Pioneer Institute for Public Policy Research
- Founder: Lovett C. Peters
- Established: 1988
- Chair: Adam Portnoy
- Executive Director: Jim Stergios
- Budget: Revenue: $5.95 million Expenses: $4.69 million (FYE September 2024)
- Address: 185 Devonshire Street, Suite 1101, Boston, Massachusetts 02110
- Location: United States
- Website: pioneerinstitute.org

= Pioneer Institute =

Think tank in the USA

Pioneer Institute is a free-market think tank based in Boston, Massachusetts. The organization was founded in 1988 by Lovett C. Peters. Pioneer's stated mission is "to develop and communicate dynamic ideas that advance prosperity and a vibrant civic life in Massachusetts and beyond."

==Activities==
Pioneer conducts research in the area of education reform, including charter schools and standards-based education. Pioneer's educational reform work strongly influenced education changes in Massachusetts in the early 1990s. The Institute created a fellowship program to train charter school entrepreneurs, which in 2003 became a separate non-profit organization, the Building Excellent Schools Foundation, which trains charter operators around the nation.

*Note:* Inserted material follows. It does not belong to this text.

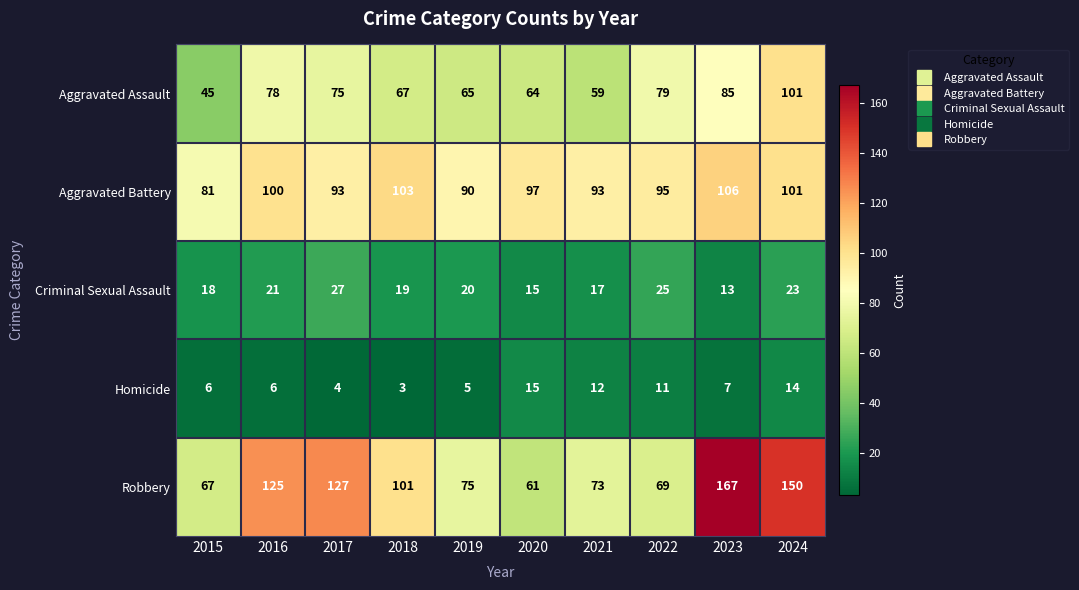

Which label corresponds to the largest value in the chart?

2023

The Boston Globe wrote that the Pioneer Institute "has a national profile as the brains of the Common Core opposition." Former Massachusetts Senate President Tom Birmingham, a Democrat, joined the Pioneer Institute in 2015 as Distinguished Senior Fellow in Education.

The Institute also conducts research on healthcare policy, job and business creation, limited and effective state and local government, welfare reform, public pensions, public finance, and government transparency.